The nation's teacher-preparation programs have plenty of room for improvement, according to a new report.
A study released today by the National Council on Teacher Quality argues that teaching colleges are too lenient in their admissions criteria and have failed to prepare their students to teach subjects like reading, math and science.
The study is the group's second in two years. It found that just 17 percent of ed school programs prepare students to teach reading using all five fundamental components of reading instruction. Nearly half of the 907 elementary programs surveyed fail to ensure that candidates are capable STEM – science, technology, engineering and math – instructors.
The NCTQ argues that not only are these programs failing to train effective teachers, they're also making things harder for themselves by admitting inferior applicants. Three out of four U.S. schools that train teachers don't require applicants to be in the top half of the college-going population.
The study is a dismal read, given that the U.S. spends more than $6 billion each year to prepare teachers for the classroom.
We asked Kate Walsh, the NCTQ's president, for her take on why — if teacher-prep programs are so bad — school superintendents and administrators aren't sounding the alarm.
"There's a great hesitancy of public school educators to stand up to higher ed," Walsh explains. "They've almost been bullied by them, and one of the things (NCTQ) is trying to work on with districts is to get them to be more assertive about their needs and to say 'I'm not going to hire from you until you teach effective ways of reading instruction.' "
And the top-performing programs, according to the study? They're not the names you might expect.
The top-ranked elementary programs are Dallas Baptist University, Texas A&M University and The Ohio State University. While the top-ranked secondary programs are at Western Governors University (Utah), Lipscomb University (Tennessee) and Fort Hays State University (Kansas).

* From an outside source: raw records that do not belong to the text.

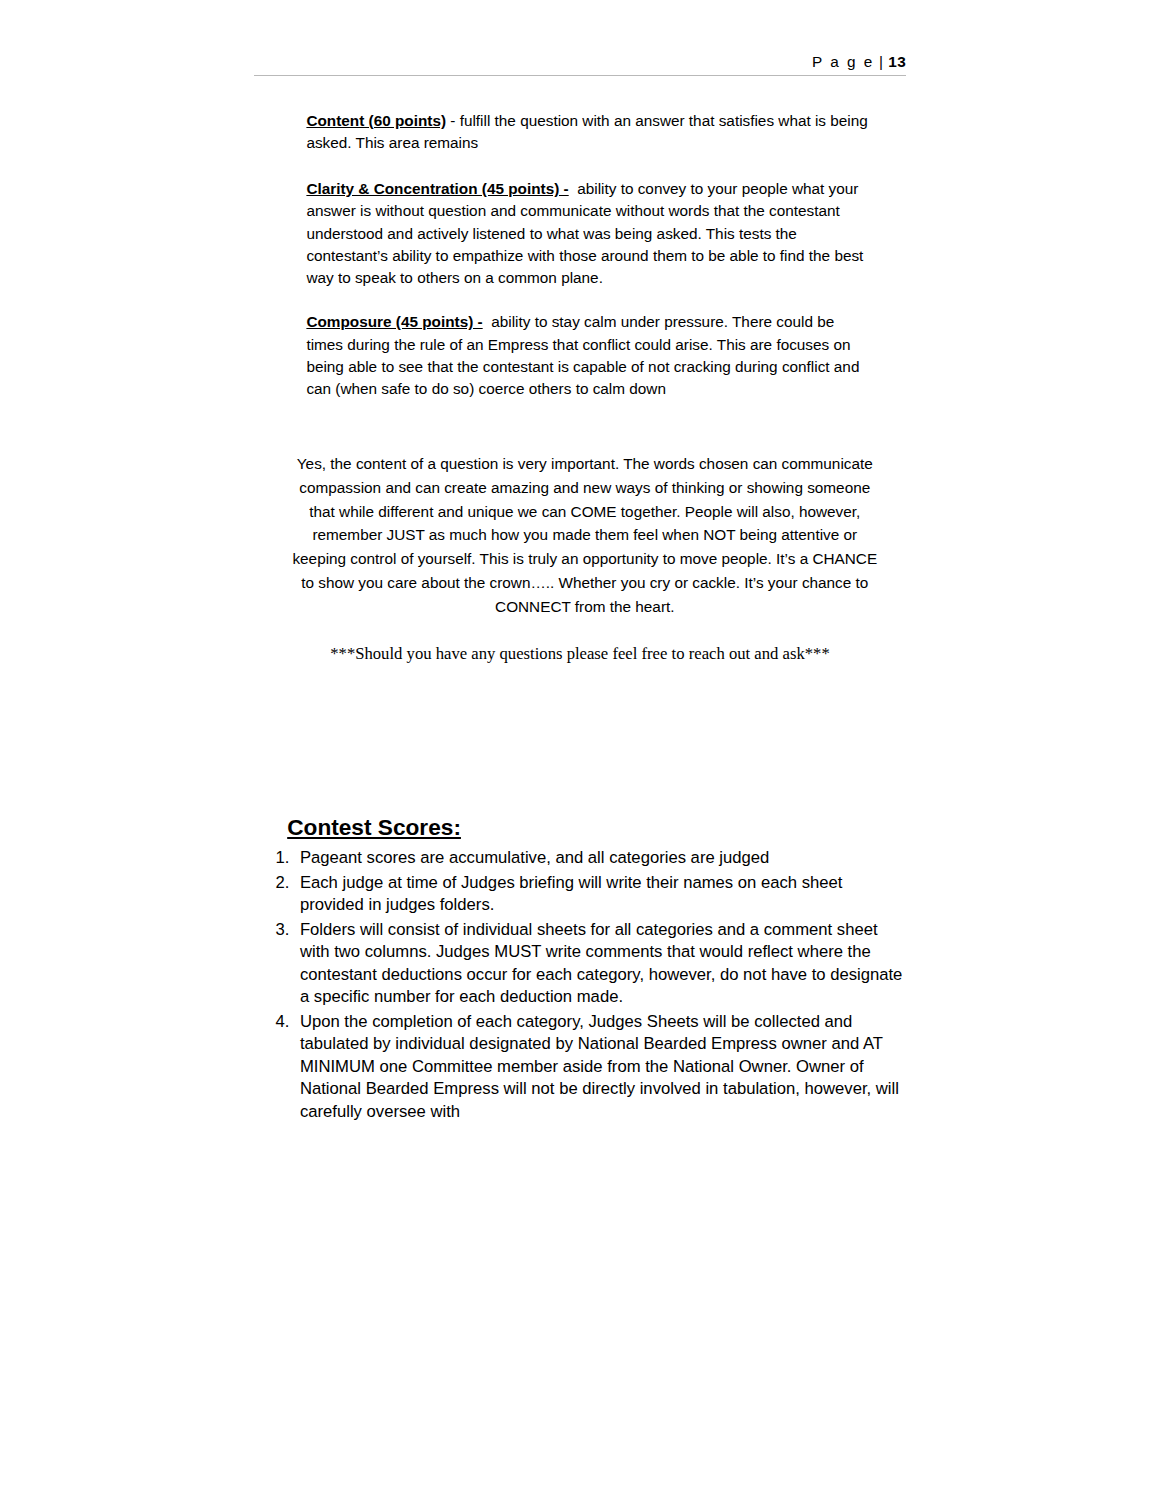P a g e | 13
Content (60 points) - fulfill the question with an answer that satisfies what is being asked. This area remains
Clarity & Concentration (45 points) - ability to convey to your people what your answer is without question and communicate without words that the contestant understood and actively listened to what was being asked. This tests the contestant’s ability to empathize with those around them to be able to find the best way to speak to others on a common plane.
Composure (45 points) - ability to stay calm under pressure. There could be times during the rule of an Empress that conflict could arise. This are focuses on being able to see that the contestant is capable of not cracking during conflict and can (when safe to do so) coerce others to calm down
Yes, the content of a question is very important. The words chosen can communicate compassion and can create amazing and new ways of thinking or showing someone that while different and unique we can COME together. People will also, however, remember JUST as much how you made them feel when NOT being attentive or keeping control of yourself. This is truly an opportunity to move people. It’s a CHANCE to show you care about the crown….. Whether you cry or cackle. It’s your chance to CONNECT from the heart.
***Should you have any questions please feel free to reach out and ask***
Contest Scores:
Pageant scores are accumulative, and all categories are judged
Each judge at time of Judges briefing will write their names on each sheet provided in judges folders.
Folders will consist of individual sheets for all categories and a comment sheet with two columns. Judges MUST write comments that would reflect where the contestant deductions occur for each category, however, do not have to designate a specific number for each deduction made.
Upon the completion of each category, Judges Sheets will be collected and tabulated by individual designated by National Bearded Empress owner and AT MINIMUM one Committee member aside from the National Owner. Owner of National Bearded Empress will not be directly involved in tabulation, however, will carefully oversee with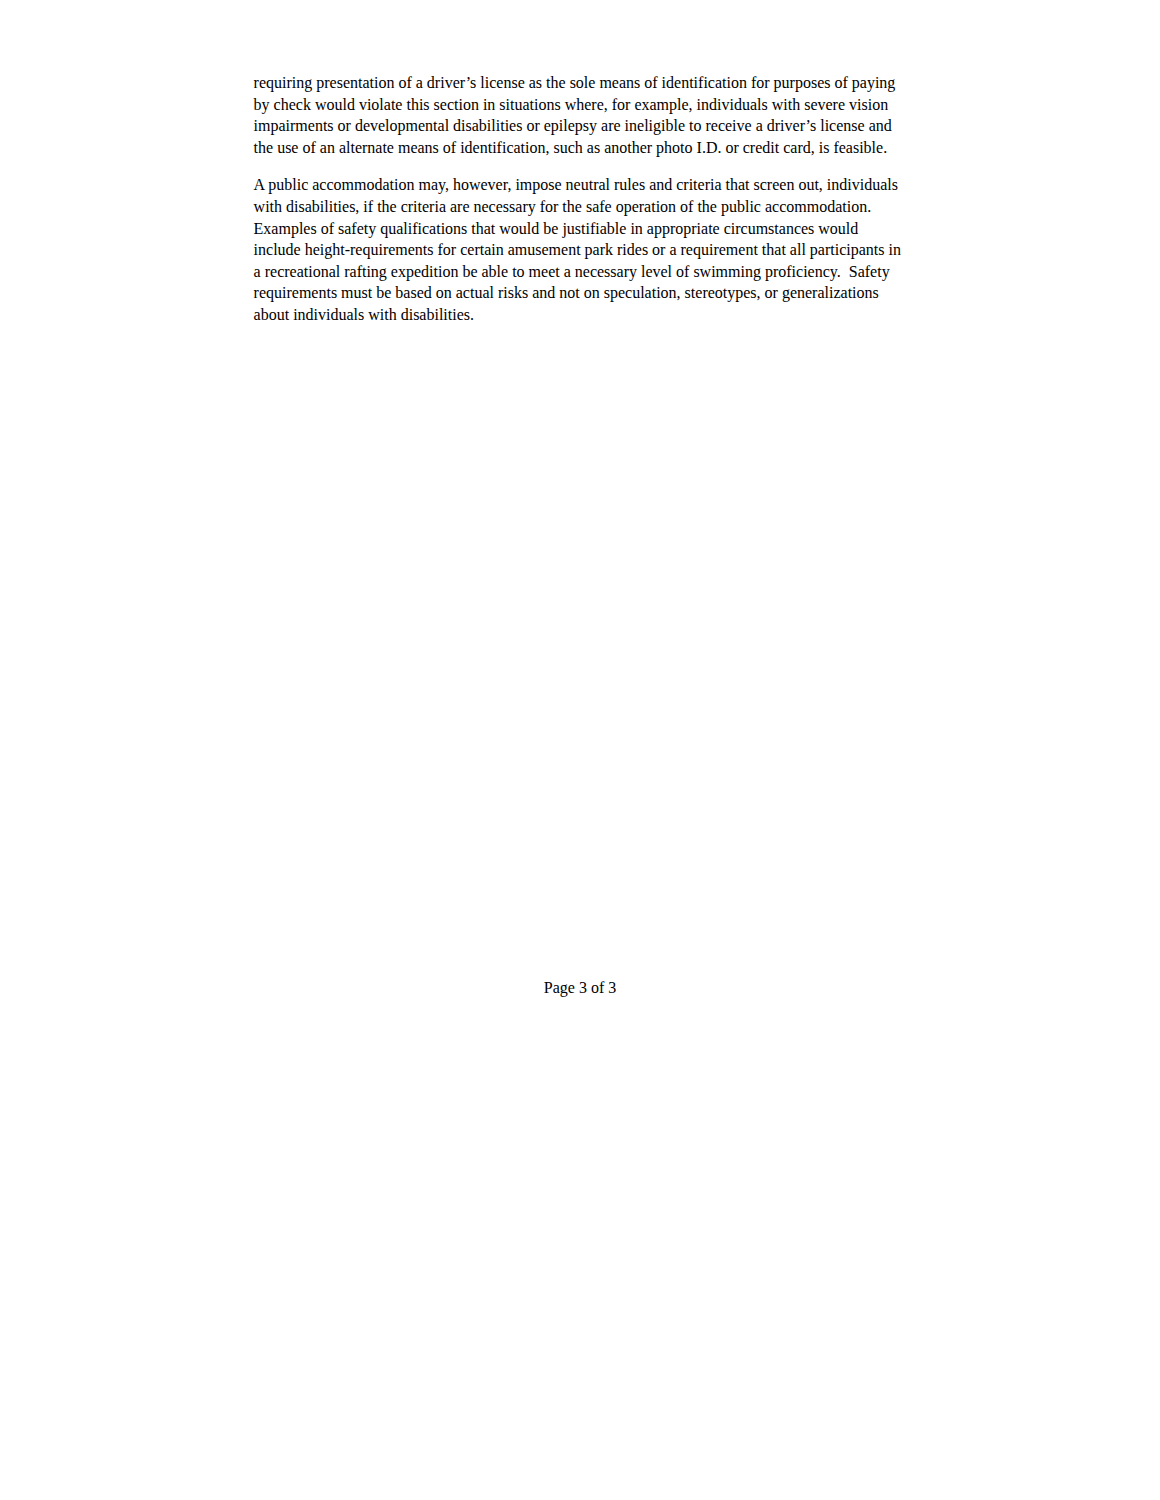requiring presentation of a driver’s license as the sole means of identification for purposes of paying by check would violate this section in situations where, for example, individuals with severe vision impairments or developmental disabilities or epilepsy are ineligible to receive a driver’s license and the use of an alternate means of identification, such as another photo I.D. or credit card, is feasible.
A public accommodation may, however, impose neutral rules and criteria that screen out, individuals with disabilities, if the criteria are necessary for the safe operation of the public accommodation. Examples of safety qualifications that would be justifiable in appropriate circumstances would include height-requirements for certain amusement park rides or a requirement that all participants in a recreational rafting expedition be able to meet a necessary level of swimming proficiency. Safety requirements must be based on actual risks and not on speculation, stereotypes, or generalizations about individuals with disabilities.
Page 3 of 3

Few of the country's most prestigious programs make the cut. The report points out that sixty-eight of the top-ranked programs are at public schools that give students more opportunities to learn the tools of the trade without forcing them to take on thousands of dollars of debt.
When NCTQ released a version of this report last year, it was met with some skepticism among educators and those responsible for preparing teachers. Critics said the advocacy group should have visited individual teacher-prep programs and talked to graduates and students, rather than relying on syllabi.
Here's what's different from last year's take: instead of giving schools ratings, this year NCTQ ranked them both locally and nationally, arguing that doing so makes it easier for users to compare various teacher-prep programs.
This year's study is also bigger, including 836 institutions with ranked programs. That compares to 608 institutions last year.
NCTQ isn't the only group putting pressure on schools of education. Earlier this spring, the Obama administration said it is working on a plan to push states to evaluate teacher-prep programs, then to move more financial aid to high-scoring programs.
As Education Secretary Arne Duncan noted, there are more than 1,400 schools of education in the U.S. plus hundreds of alternative certification paths, and "nobody in this country can tell anybody which one is more effective than the other."
Groups like the National Education Association and the American Federation of Teachers have also called for improving teacher prep. The open question now is, How?